• PROBLEM TO WORK ON: Format every line of text in the records as a Markdown table with a Number column and a Record line column. Skip blank lines and leave the pictures out.

++++++++++++++++++++

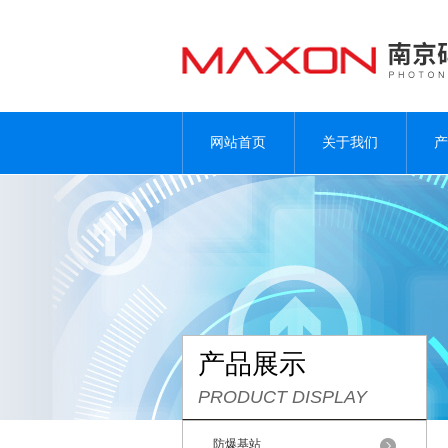
网站首页
关于我们
产
产品展示
PRODUCT DISPLAY
防爆基站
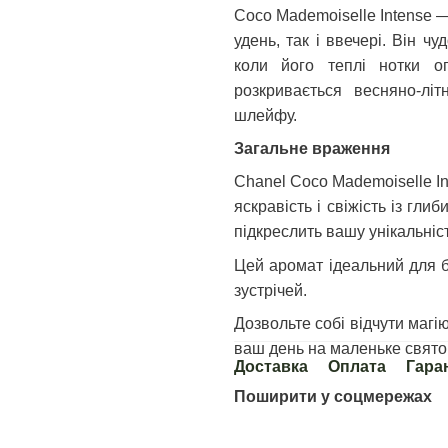
Coco Mademoiselle Intense —
удень, так і ввечері. Він ч
коли його теплі нотки о
розкривається весняно-лі
шлейфу.
Загальне враження
Chanel Coco Mademoiselle In
яскравість і свіжість із гли
підкреслить вашу унікальніст
Цей аромат ідеальний для бу
зустрічей.
Дозвольте собі відчути магі
ваш день на маленьке свято 
Доставка
Оплата
Гара
Поширити у соцмережах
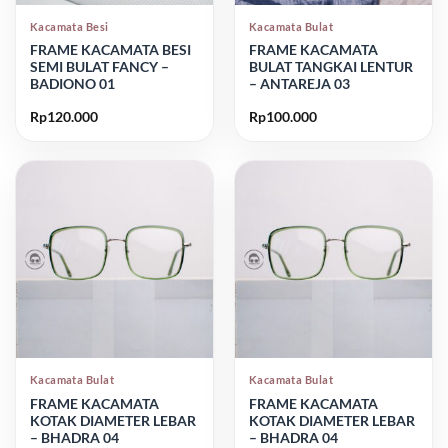
Kacamata Besi
Kacamata Bulat
FRAME KACAMATA BESI
FRAME KACAMATA
SEMI BULAT FANCY –
BULAT TANGKAI LENTUR
BADIONO 01
– ANTAREJA 03
Rp
120.000
Rp
100.000
Kacamata Bulat
Kacamata Bulat
FRAME KACAMATA
FRAME KACAMATA
KOTAK DIAMETER LEBAR
KOTAK DIAMETER LEBAR
– BHADRA 04
– BHADRA 04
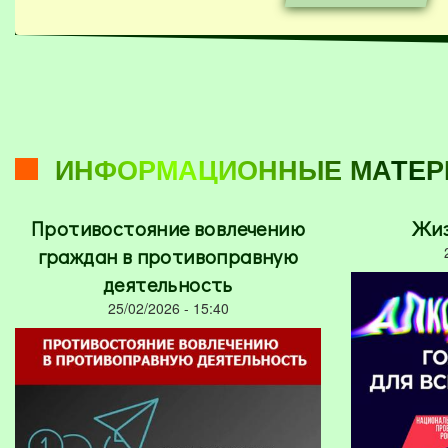
Подробнее...
ИНФОРМАЦИОННЫЕ МАТЕ
Противостояние вовлечению
Жиз
граждан в противоправную
деятельность
25/02/2026 - 15:40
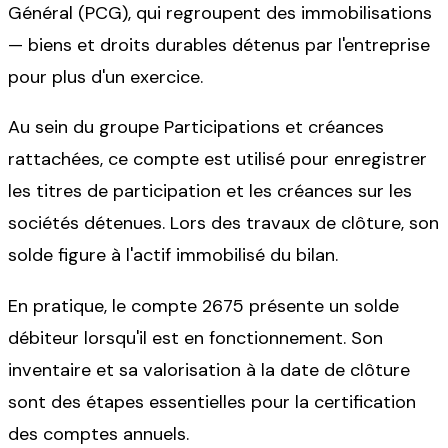
Général (PCG), qui regroupent des immobilisations
— biens et droits durables détenus par l'entreprise
pour plus d'un exercice.
Au sein du groupe Participations et créances
rattachées, ce compte est utilisé pour enregistrer
les titres de participation et les créances sur les
sociétés détenues. Lors des travaux de clôture, son
solde figure à l'actif immobilisé du bilan.
En pratique, le compte 2675 présente un solde
débiteur lorsqu'il est en fonctionnement. Son
inventaire et sa valorisation à la date de clôture
sont des étapes essentielles pour la certification
des comptes annuels.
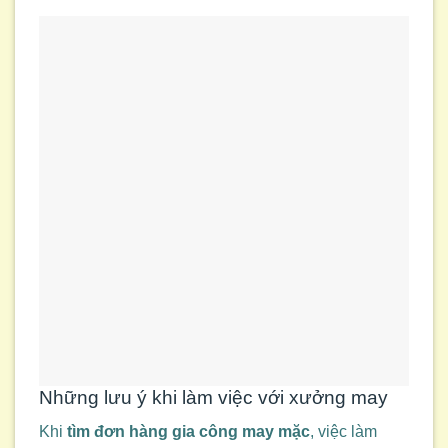
Những lưu ý khi làm việc với xưởng may
Khi
tìm đơn hàng gia công may mặc
, việc làm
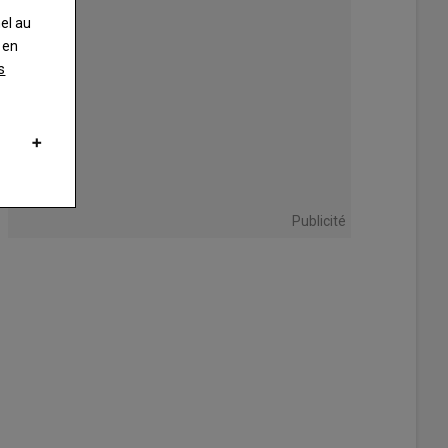
nel au
 en
s
Publicité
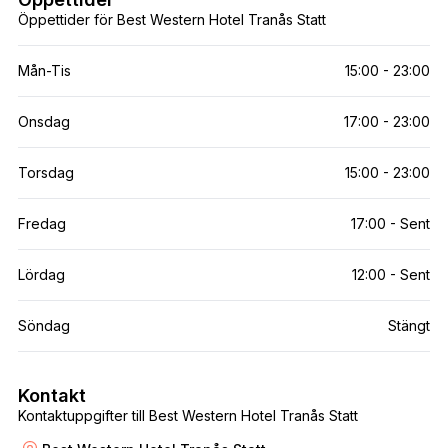
Öppettider för Best Western Hotel Tranås Statt
Mån-Tis
15:00 - 23:00
Onsdag
17:00 - 23:00
Torsdag
15:00 - 23:00
Fredag
17:00 - Sent
Lördag
12:00 - Sent
Söndag
Stängt
Kontakt
Kontaktuppgifter till Best Western Hotel Tranås Statt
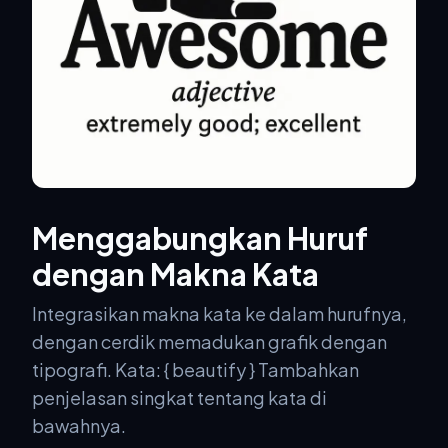
Menggabungkan Huruf
dengan Makna Kata
Integrasikan makna kata ke dalam hurufnya,
dengan cerdik memadukan grafik dengan
tipografi. Kata: { beautify } Tambahkan
penjelasan singkat tentang kata di
bawahnya.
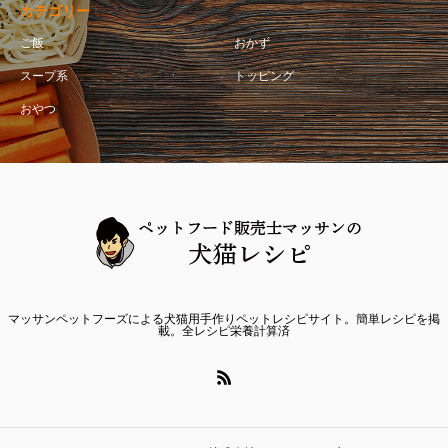
カテゴリー
ご飯
おかず
スープ系
トッピング
おやつ
マッサンペットフーズによる犬猫用手作りペットレシピサイト。簡単レシピを掲
載。全レシピ栄養計算済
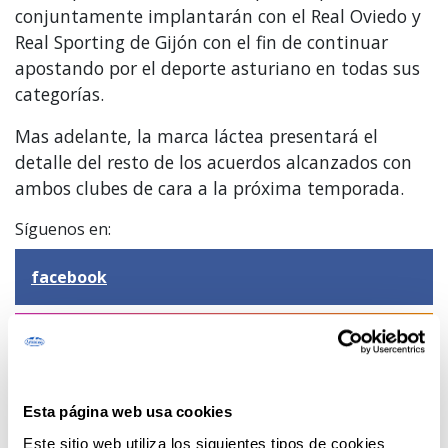
conjuntamente implantarán con el Real Oviedo y
Real Sporting de Gijón con el fin de continuar
apostando por el deporte asturiano en todas sus
categorías.
Mas adelante, la marca láctea presentará el
detalle del resto de los acuerdos alcanzados con
ambos clubes de cara a la próxima temporada.
Síguenos en:
facebook
instagram
twitter
Esta página web usa cookies
Este sitio web utiliza los siguientes tipos de cookies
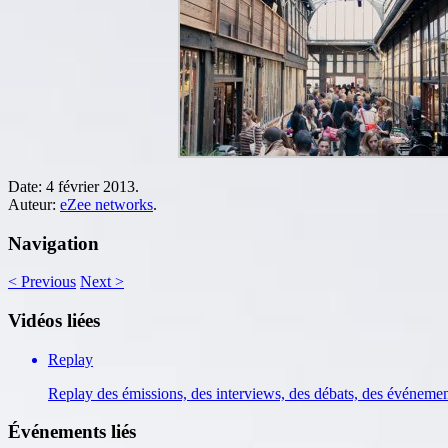
Date:
4 février 2013.
Auteur:
eZee networks
.
Navigation
<
Previous
Next
>
Vidéos liées
Replay
Replay des émissions, des interviews, des débats, des événeme
Événements liés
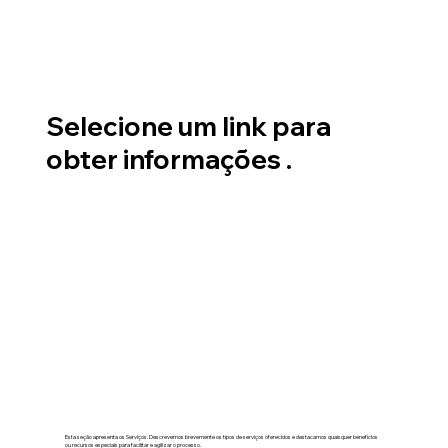
Selecione um link para
obter informações .
Esta seção apresenta os Serviços. Descrevemos brevemente os tipos de serviços oferecidos e destacamos quaisquer benefícios
ou recursos especiais para facilitar e agilizar o processo.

++++++++++++++++++++

• EXPECTED ANSWER:
| Number | Record line |
|---|---|
| 1 | 网站首页 |
| 2 | 关于我们 |
| 3 | 产 |
| 4 | 产品展示 |
| 5 | PRODUCT DISPLAY |
| 6 | 防爆基站 |
| 7 | Coco Mademoiselle Intense — |
| 8 | удень, так і ввечері. Він ч |
| 9 | коли його теплі нотки о |
| 10 | розкривається весняно-лі |
| 11 | шлейфу. |
| 12 | Загальне враження |
| 13 | Chanel Coco Mademoiselle In |
| 14 | яскравість і свіжість із гли |
| 15 | підкреслить вашу унікальніст |
| 16 | Цей аромат ідеальний для бу |
| 17 | зустрічей. |
| 18 | Дозвольте собі відчути магі |
| 19 | ваш день на маленьке свято  |
| 20 | Доставка |
| 21 | Оплата |
| 22 | Гара |
| 23 | Поширити у соцмережах |
| 24 | Kacamata Besi |
| 25 | Kacamata Bulat |
| 26 | FRAME KACAMATA BESI |
| 27 | FRAME KACAMATA |
| 28 | SEMI BULAT FANCY – |
| 29 | BULAT TANGKAI LENTUR |
| 30 | BADIONO 01 |
| 31 | – ANTAREJA 03 |
| 32 | Rp |
| 33 | 120.000 |
| 34 | Rp |
| 35 | 100.000 |
| 36 | Kacamata Bulat |
| 37 | Kacamata Bulat |
| 38 | FRAME KACAMATA |
| 39 | FRAME KACAMATA |
| 40 | KOTAK DIAMETER LEBAR |
| 41 | KOTAK DIAMETER LEBAR |
| 42 | – BHADRA 04 |
| 43 | – BHADRA 04 |
| 44 | Подробнее... |
| 45 | ИНФОРМАЦИОННЫЕ МАТЕ |
| 46 | Противостояние вовлечению |
| 47 | Жиз |
| 48 | граждан в противоправную |
| 49 | деятельность |
| 50 | 25/02/2026 - 15:40 |
| 51 | Général (PCG), qui regroupent des immobilisations |
| 52 | — biens et droits durables détenus par l'entreprise |
| 53 | pour plus d'un exercice. |
| 54 | Au sein du groupe Participations et créances |
| 55 | rattachées, ce compte est utilisé pour enregistrer |
| 56 | les titres de participation et les créances sur les |
| 57 | sociétés détenues. Lors des travaux de clôture, son |
| 58 | solde figure à l'actif immobilisé du bilan. |
| 59 | En pratique, le compte 2675 présente un solde |
| 60 | débiteur lorsqu'il est en fonctionnement. Son |
| 61 | inventaire et sa valorisation à la date de clôture |
| 62 | sont des étapes essentielles pour la certification |
| 63 | des comptes annuels. |
| 64 | Những lưu ý khi làm việc với xưởng may |
| 65 | Khi |
| 66 | tìm đơn hàng gia công may mặc |
| 67 | , việc làm |
| 68 | nel au |
| 69 |  en |
| 70 | s |
| 71 | Publicité |
| 72 | Öppettider för Best Western Hotel Tranås Statt |
| 73 | Mån-Tis |
| 74 | 15:00 - 23:00 |
| 75 | Onsdag |
| 76 | 17:00 - 23:00 |
| 77 | Torsdag |
| 78 | 15:00 - 23:00 |
| 79 | Fredag |
| 80 | 17:00 - Sent |
| 81 | Lördag |
| 82 | 12:00 - Sent |
| 83 | Söndag |
| 84 | Stängt |
| 85 | Kontakt |
| 86 | Kontaktuppgifter till Best Western Hotel Tranås Statt |
| 87 | Menggabungkan Huruf |
| 88 | dengan Makna Kata |
| 89 | Integrasikan makna kata ke dalam hurufnya, |
| 90 | dengan cerdik memadukan grafik dengan |
| 91 | tipografi. Kata: { beautify } Tambahkan |
| 92 | penjelasan singkat tentang kata di |
| 93 | bawahnya. |
| 94 | カテゴリー |
| 95 | ご飯 |
| 96 | おかず |
| 97 | スープ系 |
| 98 | トッピング |
| 99 | おやつ |
| 100 | マッサンペットフーズによる犬猫用手作りペットレシピサイト。簡単レシピを掲 |
| 101 | 載。全レシピ栄養計算済 |
| 102 | conjuntamente implantarán con el Real Oviedo y |
| 103 | Real Sporting de Gijón con el fin de continuar |
| 104 | apostando por el deporte asturiano en todas sus |
| 105 | categorías. |
| 106 | Mas adelante, la marca láctea presentará el |
| 107 | detalle del resto de los acuerdos alcanzados con |
| 108 | ambos clubes de cara a la próxima temporada. |
| 109 | Síguenos en: |
| 110 | facebook |
| 111 | instagram |
| 112 | twitter |
| 113 | Esta página web usa cookies |
| 114 | Este sitio web utiliza los siguientes tipos de cookies |
| 115 | Date: |
| 116 | 4 février 2013. |
| 117 | Auteur: |
| 118 | eZee networks |
| 119 | . |
| 120 | Navigation |
| 121 | < |
| 122 | Previous |
| 123 | Next |
| 124 | > |
| 125 | Vidéos liées |
| 126 | Replay |
| 127 | Replay des émissions, des interviews, des débats, des événeme |
| 128 | Événements liés |
| 129 | Selecione um link para |
| 130 | obter informações . |
| 131 | Esta seção apresenta os Serviços. Descrevemos brevemente os tipos de serviços oferecidos e destacamos quaisquer benefícios |
| 132 | ou recursos especiais para facilitar e agilizar o processo. |